Sql-server – Does SQL Server 2017 CU1 break clusterless availability groups

availability-groupssql-server-2017

Background:

My division is is doing an upgrade from SQL Server 2008R2 with mirroring to SQL Server 2017 with clusterless availability groups. Until recently the testing has surfaced no issues or red flags. Then we installed CU1, had issues, uninstalled CU1 and the issues went away. The OS is server 2016 with the latest patches.

Observed behavior after CU1:

Using either SSMS or tsql we could create a 2 replica clusterless synchronous availability group, and add one database to it. The group could be failed over multiple times without issue. Ah, but add a second database and issues would arise on the failovers. One of the databases would invariably wind up in a not synchronizing state. No amount of fiddling could resurrect it. If I dropped and recreated the whole thing, it might be the other database that went to not syncing. A pertinent error message in the logger was "Failed to update Replica status due to exception 35222." This seems to be a message related to clusters, but since we are clusterless I was confused. After we uninstalled CU1 on both replicas, I was able to create the AG and add 22 databases (including the two original). Failovers were without issue. On a side note, automatic seeding did not always work with multiple databases. The operation would fail with a "Seeding Check Message Timeout". Dropping those databases from the AG and adding them one at a time was successful.

My question is:

Has anyone else experienced issues with clusterless AGs after CU1? If so, were you successful where I was not?

Comment/opinion:

I thought CUs were going to be tested at the same level as SPs. While I know that bugs creep in no matter how thorough the testing, having this happen on the first one is troubling. It will cause us to really stress test each CU before deploying, which will mean we do not deploy them as they come out. We will deploy them only when we think there is a need to. We are a small organization without a dedicated dba, and need to be selective about what take on.

Best Answer

My division is is doing an upgrade from SQL Server 2008R2 with mirroring to SQL Server 2017 with clusterless availability groups.

So you're upgrading versions but REMOVING high availability and disaster recovery? Clusterless AGs are called "Read-Scale" AGs and do not give high availability and you can argue on the disaster recovery part...

The group could be failed over multiple times without issue. Ah, but add a second database and issues would arise on the failovers. One of the databases would invariably wind up in a not synchronizing state. No amount of fiddling could resurrect it.

I've been seeing this when a configuration only replica (came in CU1) isn't used with Read-Scale AGs that are being used to fail over. Read-Scale wasn't made to fail over and all that jazz, it was made to horizontally scale out read copies for intense read situations (or as a way to replica across Windows/Linux for migrations). I must reiterate, "clusterless" AGs are not made for HADR. If this is part of your use case, use WSFC or Pacemaker (Linux).
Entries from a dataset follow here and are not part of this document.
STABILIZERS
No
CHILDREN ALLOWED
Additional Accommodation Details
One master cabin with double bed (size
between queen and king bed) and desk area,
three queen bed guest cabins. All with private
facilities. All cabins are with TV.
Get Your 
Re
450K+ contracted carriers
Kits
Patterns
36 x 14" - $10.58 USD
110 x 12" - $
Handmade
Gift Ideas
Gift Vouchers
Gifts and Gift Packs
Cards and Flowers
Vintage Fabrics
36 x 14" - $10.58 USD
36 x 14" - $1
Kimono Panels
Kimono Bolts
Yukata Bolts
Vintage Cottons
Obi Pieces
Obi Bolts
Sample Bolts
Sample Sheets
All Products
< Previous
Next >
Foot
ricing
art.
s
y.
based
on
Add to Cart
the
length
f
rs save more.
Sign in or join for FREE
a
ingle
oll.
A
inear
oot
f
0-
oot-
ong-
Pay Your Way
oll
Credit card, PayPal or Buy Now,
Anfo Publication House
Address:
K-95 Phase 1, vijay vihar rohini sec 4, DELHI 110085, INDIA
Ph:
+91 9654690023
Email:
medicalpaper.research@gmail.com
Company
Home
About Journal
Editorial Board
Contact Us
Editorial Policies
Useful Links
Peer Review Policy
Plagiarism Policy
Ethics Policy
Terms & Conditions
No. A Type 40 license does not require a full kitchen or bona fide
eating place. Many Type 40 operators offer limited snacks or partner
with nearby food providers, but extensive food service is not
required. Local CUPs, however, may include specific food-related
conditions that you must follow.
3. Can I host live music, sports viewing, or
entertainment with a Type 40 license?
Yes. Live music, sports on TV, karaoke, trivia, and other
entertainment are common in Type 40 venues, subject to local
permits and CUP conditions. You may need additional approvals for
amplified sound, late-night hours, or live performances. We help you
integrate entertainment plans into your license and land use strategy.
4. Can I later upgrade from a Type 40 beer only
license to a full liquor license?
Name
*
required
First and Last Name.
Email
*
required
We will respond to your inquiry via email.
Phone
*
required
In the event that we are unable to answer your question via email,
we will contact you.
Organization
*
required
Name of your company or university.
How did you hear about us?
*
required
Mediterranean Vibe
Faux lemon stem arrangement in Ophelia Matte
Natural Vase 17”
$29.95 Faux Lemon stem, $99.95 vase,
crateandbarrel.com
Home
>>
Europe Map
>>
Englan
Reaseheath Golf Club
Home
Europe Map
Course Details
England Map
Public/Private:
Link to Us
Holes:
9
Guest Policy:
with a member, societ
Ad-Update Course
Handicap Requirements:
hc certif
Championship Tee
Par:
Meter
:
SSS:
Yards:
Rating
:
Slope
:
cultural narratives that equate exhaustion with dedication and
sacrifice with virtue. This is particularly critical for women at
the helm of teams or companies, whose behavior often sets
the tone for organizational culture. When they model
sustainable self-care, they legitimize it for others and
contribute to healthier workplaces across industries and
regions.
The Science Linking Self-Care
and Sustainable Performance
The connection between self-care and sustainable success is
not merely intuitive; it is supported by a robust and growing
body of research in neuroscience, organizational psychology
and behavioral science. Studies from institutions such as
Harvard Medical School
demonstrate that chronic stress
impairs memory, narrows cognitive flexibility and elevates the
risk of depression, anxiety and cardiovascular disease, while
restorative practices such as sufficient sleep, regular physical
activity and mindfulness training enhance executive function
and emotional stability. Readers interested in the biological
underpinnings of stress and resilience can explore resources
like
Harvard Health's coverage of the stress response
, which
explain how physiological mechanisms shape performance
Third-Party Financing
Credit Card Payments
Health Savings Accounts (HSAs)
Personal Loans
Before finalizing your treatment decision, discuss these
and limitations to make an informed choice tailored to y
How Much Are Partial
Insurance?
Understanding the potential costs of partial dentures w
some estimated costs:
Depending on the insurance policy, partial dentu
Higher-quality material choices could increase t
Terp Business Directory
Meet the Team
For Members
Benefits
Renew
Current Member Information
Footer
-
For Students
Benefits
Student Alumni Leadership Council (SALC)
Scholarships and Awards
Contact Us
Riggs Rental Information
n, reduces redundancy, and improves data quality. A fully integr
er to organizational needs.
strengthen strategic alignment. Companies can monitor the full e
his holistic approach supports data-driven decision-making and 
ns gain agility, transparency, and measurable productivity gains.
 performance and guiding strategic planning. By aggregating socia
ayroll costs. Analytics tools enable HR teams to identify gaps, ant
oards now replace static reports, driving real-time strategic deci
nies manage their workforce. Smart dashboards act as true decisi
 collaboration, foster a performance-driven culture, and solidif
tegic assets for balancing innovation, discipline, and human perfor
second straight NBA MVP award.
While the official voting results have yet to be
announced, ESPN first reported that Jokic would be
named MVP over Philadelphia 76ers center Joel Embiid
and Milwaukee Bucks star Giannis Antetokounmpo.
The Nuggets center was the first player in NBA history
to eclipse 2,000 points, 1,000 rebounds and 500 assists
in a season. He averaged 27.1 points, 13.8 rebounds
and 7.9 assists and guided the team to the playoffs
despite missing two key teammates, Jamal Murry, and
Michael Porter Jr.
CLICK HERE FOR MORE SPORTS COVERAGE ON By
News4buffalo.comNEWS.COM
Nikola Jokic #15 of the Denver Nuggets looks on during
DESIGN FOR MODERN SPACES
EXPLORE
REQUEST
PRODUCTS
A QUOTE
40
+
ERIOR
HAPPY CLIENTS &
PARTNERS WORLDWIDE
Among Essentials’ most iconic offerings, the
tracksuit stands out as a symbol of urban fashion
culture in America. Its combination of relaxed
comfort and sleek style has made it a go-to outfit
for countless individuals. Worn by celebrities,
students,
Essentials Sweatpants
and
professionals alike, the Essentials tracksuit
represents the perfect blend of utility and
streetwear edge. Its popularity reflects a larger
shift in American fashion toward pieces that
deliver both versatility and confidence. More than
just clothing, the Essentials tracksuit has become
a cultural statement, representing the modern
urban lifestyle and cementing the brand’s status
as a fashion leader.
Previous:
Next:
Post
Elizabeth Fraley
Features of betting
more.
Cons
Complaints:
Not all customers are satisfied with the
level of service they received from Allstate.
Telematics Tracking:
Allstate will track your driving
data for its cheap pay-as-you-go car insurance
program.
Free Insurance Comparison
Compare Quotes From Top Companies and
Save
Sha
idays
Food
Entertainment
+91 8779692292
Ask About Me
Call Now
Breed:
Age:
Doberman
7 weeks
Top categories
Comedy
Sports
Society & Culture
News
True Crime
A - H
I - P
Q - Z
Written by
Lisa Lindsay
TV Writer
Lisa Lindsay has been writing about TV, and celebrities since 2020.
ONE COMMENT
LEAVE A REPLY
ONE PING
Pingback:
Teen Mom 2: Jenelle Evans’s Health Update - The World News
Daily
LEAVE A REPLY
Info on Configuration Only Replica.

A pertinent error message in the logger was "Failed to update Replica status due to exception 35222." This seems to be a message related to clusters, but since we are clusterless I was confused.

There should be an error directly before this, that's the actual error you want to look into. This doesn't have anything to do with clustering and is not a clustering error, it's a replica error.

After we uninstalled CU1 on both replicas, I was able to create the AG and add 22 databases (including the two original). Failovers were without issue

This goes back to pre-configuration only replicas for adding into Read-Scale replicas. Again, surprised you didn't run into a few different issues as Read-Scale isn't made for HADR.

On a side note, automatic seeding did not always work with multiple databases. The operation would fail with a "Seeding Check Message Timeout".

Seems unrelated, but you never know - could be a side effect of whatever was going on. Impossible to say at this point.

I thought CUs were going to be tested at the same level as SPs.

You're correct. Changes in behavior between CUs (much like also were involved in SPs) can and do happen given the newer model (even in the SP + CU days this happened). I'd be interested to see if the configuration replica solves your issue since it was specifically added in CU1 for metadata safety as metadata issues for the replicas can and did happen since Read-Scale again wasn't made for HADR.